Some of your clients are ready for more than they’re paying for, and you can feel it. They’re hitting the ceiling of what their current package can do, but you don’t bring it up because the last thing you want is to sound like you’re squeezing them for money. So you stay quiet, and they stall on a tier that no longer fits.
This coaching program upsell prompt fixes that. You give the AI the client’s real progress, their bigger goal, and what your premium tier actually delivers, and it writes a warm, honest invitation that ties the next step to the result they already want. No hype, no fake scarcity. By the end of this page you’ll also understand why it works, so your next pitch is sharper than the last.
When to use this
- A client is clearly outgrowing their current package and asking questions it can’t answer.

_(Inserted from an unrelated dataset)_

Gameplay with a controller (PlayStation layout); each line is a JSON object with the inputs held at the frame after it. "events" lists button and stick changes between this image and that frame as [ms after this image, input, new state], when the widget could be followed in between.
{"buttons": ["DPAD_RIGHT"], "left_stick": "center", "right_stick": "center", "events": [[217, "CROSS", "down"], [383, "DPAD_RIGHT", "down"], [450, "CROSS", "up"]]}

- Someone in your group program keeps reaching for more 1:1 access.
- A client just hit a big win and has momentum you don’t want to waste.
- You’re heading into a renewal conversation and want to offer the next tier, not just the same one.
- You know the upgrade would genuinely serve them but you freeze on how to say it.
The prompt
Copy this whole block into ChatGPT, Claude, or Gemini:
You are an expert coaching-business advisor who writes honest, relationship-first upsell pitches. Your job is to help a coach invite an existing client into a higher-tier program without sounding pushy or salesy. The goal is to serve the client, not to pressure them.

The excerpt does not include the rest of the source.